Intelligent Carrier Trolley

A group containing with groupmates coming from different majors focuses on this project that we would like to produce an intelligent carrier trolley with different controlling modes. I would like to share this interesting process by 3 satges.

Stage 1

At first we did not clearly know what we should do step by step to achieve our final goals. So, we decided to start thinking about what the hierarchy of the project would be like and try to provide as many configuration solution as we can. We thought up of 5 different solutions of configuration and listed their advantages and disadvantages. In addition, we considered some different modules we need to care about in this project, and determine their different priorities. Though they were quite raw thoughts with little realistic restricting conditions, this process led us to be gradually clear about what we should do.

Stage 1 nearly continued for 3 weeks with a path that is not so fast. We basically finished all parts of pre-design and we earned some great ideas from other projects. This stage built firm fundamentals for our project, especially in the part of deciding how to conduct our project step by step.

Stage 2

The second stage is the most time-consuming stage. We focused on software about how to control our trolley to move in certain direction at certain speed.

Two micro-controllers were used in our project. The one was STM32F103ZETb, and the other one was Raspberry Pi. They carried different work to perform their best so that we could get higher efficiency in this project. The below diagram (from Vincent Chan, PolyU) shows their relationship. The former one was a base controller to directly control two motors moving. And the latter carried Robot Operation System (ROS) to decide what speed and direction signals should be sent to base controller. Besides, it would perform artificial intelligence work in the work of next semester. These two controllers were connected together by USB cable to exchange information of cmd_vel and encoder. As for operators, we connected our laptop with Raspberry Pi with ssh so that we could use our keyboard as input and control our trolley.
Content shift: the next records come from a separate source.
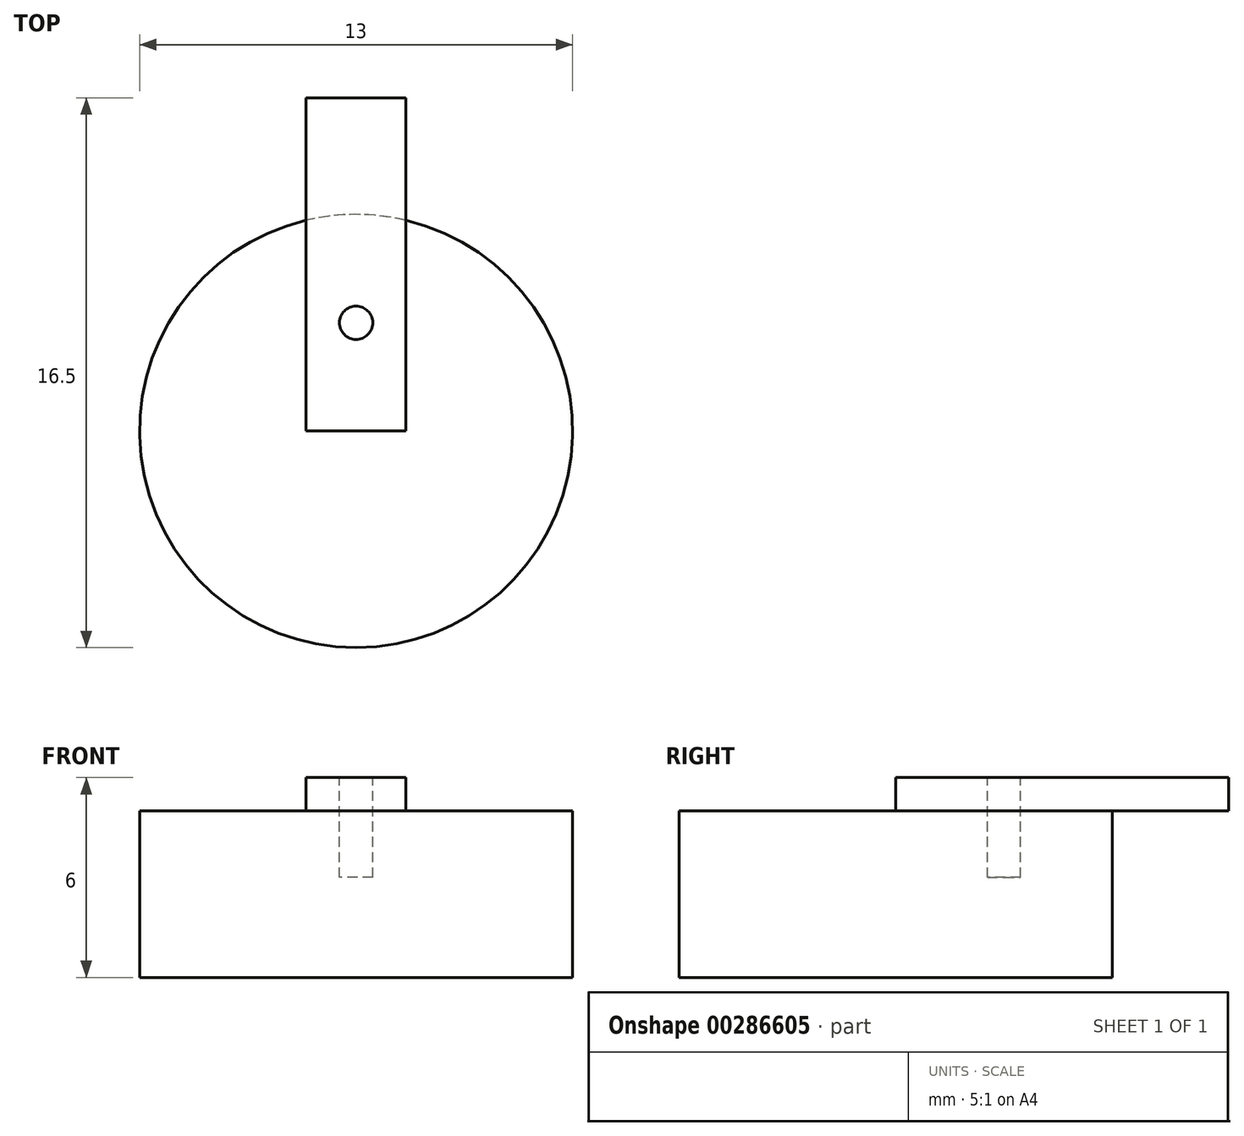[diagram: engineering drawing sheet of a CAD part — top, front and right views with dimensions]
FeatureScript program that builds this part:
annotation { "Feature Type Name" : "Feature", "Feature Type Description" : "" }
export const myFeature = defineFeature(function(context is Context, id is Id, definition is map)
    precondition{}
    {
        {
            var Q0;
            Q0=qCreatedBy(makeId("Top.planeOp"),FACE);
            var sketch = newSketch(context, id + "F0", { "sketchPlane" : qUnion([Q0])});
            skCircle(sketch, "E0", {"center": v(0, 0) * mm, "radius": 6.5 * mm});
            skSolve(sketch);
        }
        {
            var Q0;
            Q0=makeQuery(id+"F0.imprint","IMPRINT",FACE,{"disambiguationData":[TD([[makeQuery(id+"F0.imprint","IMPRINT",EDGE,{"derivedFrom":sQuery(id+"F0.wireOp",EDGE,"E0")}),1.0]])]});
            extrude(context, id + "F1", {"entities" : qUnion([Q0]), "depth" : 5 * mm});
        }
        {
            var Q0;
            Q0=makeQuery(id+"F1.opExtrude","CAP_FACE",FACE,{"disambiguationData":[OSD([sQuery(id+"F0.wireOp",EDGE,"E0")])],"isStart":false});
            var sketch = newSketch(context, id + "F2", { "sketchPlane" : qUnion([Q0])});
            skCircle(sketch, "E1", {"center": v(0, 3.25) * mm, "radius": 0.5 * mm});
            skSolve(sketch);
        }
        {
            var Q0;
            Q0=makeQuery(id+"F2.imprint","IMPRINT",FACE,{"disambiguationData":[TD([[makeQuery(id+"F2.imprint","IMPRINT",EDGE,{"derivedFrom":sQuery(id+"F2.wireOp",EDGE,"E1")}),1.0]])]});
            extrude(context, id + "F3", {"entities" : qUnion([Q0]), "operationType" : NewBodyOperationType.REMOVE, "oppositeDirection" : true, "depth" : 2 * mm});
        }
        {
            var Q0;
            Q0=makeQuery(id+"F1.opExtrude","CAP_FACE",FACE,{"disambiguationData":[OSD([sQuery(id+"F0.wireOp",EDGE,"E0")])],"isStart":false});
            var sketch = newSketch(context, id + "F4", { "sketchPlane" : qUnion([Q0])});
            skLineSegment(sketch, "E2.bottom", {"start": v(-1.5, 0) * mm, "end": v(1.5, 0) * mm});
            skLineSegment(sketch, "E2.top", {"start": v(-1.5, 10) * mm, "end": v(1.5, 10) * mm});
            skLineSegment(sketch, "E2.left", {"start": v(-1.5, 0) * mm, "end": v(-1.5, 10) * mm});
            skLineSegment(sketch, "E2.right", {"start": v(1.5, 0) * mm, "end": v(1.5, 10) * mm});
            skSolve(sketch);
        }
        {
            var Q0;
            {var subQ0=sQuery(id+"F4.wireOp",EDGE,"E2.top");Q0=makeQuery(id+"F4.imprint","IMPRINT",FACE,{"disambiguationData":[TD([[makeQuery(id+"F4.imprint","IMPRINT",EDGE,{"derivedFrom":subQ0}),-1.0]])]});}
            var Q1;
            {var subQ1=sQuery(id+"F4.wireOp",EDGE,"E2.bottom");Q1=makeQuery(id+"F4.imprint","IMPRINT",FACE,{"disambiguationData":[TD([[makeQuery(id+"F4.imprint","IMPRINT",EDGE,{"derivedFrom":subQ1}),1.0]])]});}
            extrude(context, id + "F5", {"entities" : qUnion([Q0, Q1]), "operationType" : NewBodyOperationType.ADD, "depth" : 1 * mm});
        }
    });
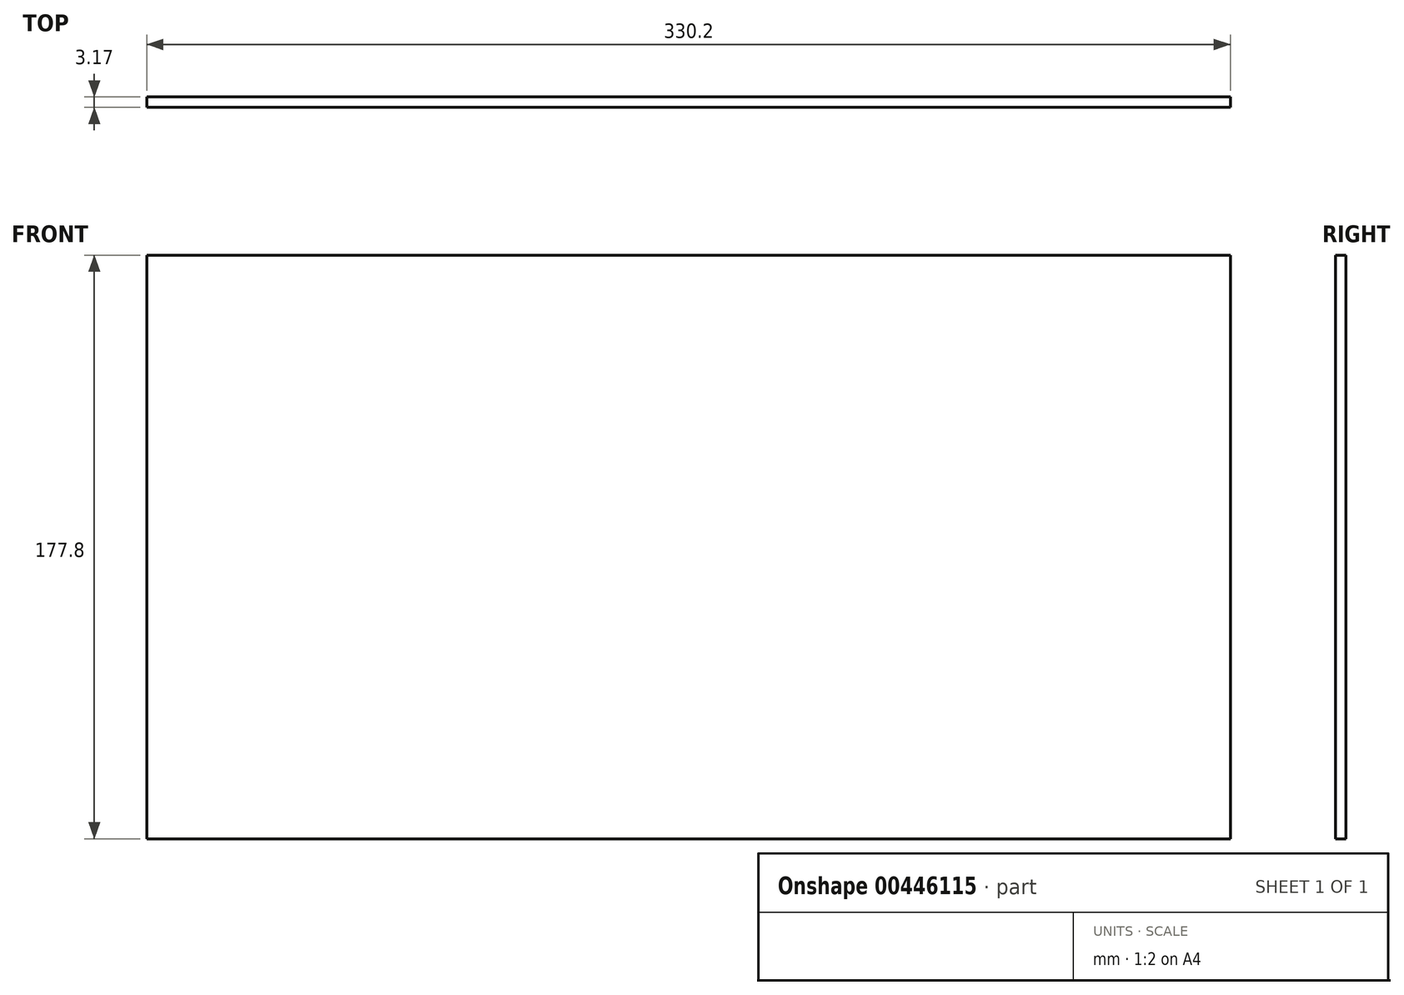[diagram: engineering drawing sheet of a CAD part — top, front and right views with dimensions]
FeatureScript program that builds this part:
annotation { "Feature Type Name" : "Feature", "Feature Type Description" : "" }
export const myFeature = defineFeature(function(context is Context, id is Id, definition is map)
    precondition{}
    {
        {
            var Q0;
            Q0=qCreatedBy(makeId("Front.planeOp"),FACE);
            var sketch = newSketch(context, id + "F0", { "sketchPlane" : qUnion([Q0])});
            skLineSegment(sketch, "E0.bottom", {"start": v(185.04, -10.84) * mm, "end": v(-145.16, -10.84) * mm});
            skLineSegment(sketch, "E0.top", {"start": v(185.04, 166.96) * mm, "end": v(-145.16, 166.96) * mm});
            skLineSegment(sketch, "E0.left", {"start": v(185.04, -10.84) * mm, "end": v(185.04, 166.96) * mm});
            skLineSegment(sketch, "E0.right", {"start": v(-145.16, -10.84) * mm, "end": v(-145.16, 166.96) * mm});
            skSolve(sketch);
        }
        {
            var Q0;
            Q0=makeQuery(id+"F0.imprint","IMPRINT",FACE,{"disambiguationData":[TD([[makeQuery(id+"F0.imprint","IMPRINT",EDGE,{"derivedFrom":sQuery(id+"F0.wireOp",EDGE,"E0.bottom")}),-1.0]])]});
            extrude(context, id + "F1", {"entities" : qUnion([Q0]), "depth" : 3.17 * mm});
        }
    });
Then we started our work on codes development. We first used STM32CubeMX to set up hardware related properties such as labels, TIM status and other hardware related properties, which not only made sure that our controller would run successfully but also helped us save time in the later codes modification. After setting up these properties, we could generate our code in Keil uvision to further develop it.

We first initialized our Timers so that we could use PWM to control the speed of motors. The motors would rotate in a higher speed if we set PWM with a higher duty cycle and this was the basic theorem that how we control our trolley.

/* Initialize all configured peripherals */
  MX_GPIO_Init();
  MX_DMA_Init();
  MX_USART1_UART_Init();
  MX_TIM1_Init();
  MX_TIM3_Init();
  MX_TIM4_Init();
  MX_TIM5_Init();
  MX_USB_DEVICE_Init();
  MX_IWDG_Init();

To control our motors, we used variable named as twin_motors_rotations. According to the status of the variable, 0 or 1, the motors would be driven in clockwise direction or counterclockwise direction. To control the trolley turning right or left, we separately control two variables, linear velocity and angular velocity. The trolley would change its moving direction if we change the value of angular velocity because there would be a difference between the velocity of two motors caused by positive or negative angular velocity. As for how to change the rotating direction, we change the status of two different pins of motors to choose clockwise or counterclockwise.

We also tried to develop a PID control system. PID includes three parts, which are Proportional, Integral and Derivative. Proportional part is used to multiple error, a value between target value and sensor reading value. Integral part is the running sum of previous errors, used for correcting movements when error is small. And Derivative part is the change in errors, which is used for predicting what the next error would be.

Stage 3

We started our wiring work and trolley configuration in this stage. I spent much time connecting different wires in this stage. It included some work such as cutting wire, welding, heating protecting tube. The final wiring result provided a reliable connection between motors and controllers and a power supply connection between battery, motors and controllers. The connecting wires made by myself is shown below.

Conclusion

Up to now, this trolley is developed basically. In the future we would like continuously develop it so that it can operated intelligently based on SLAM and other methods. This project really helped me gain much experience in ROS development and team-work.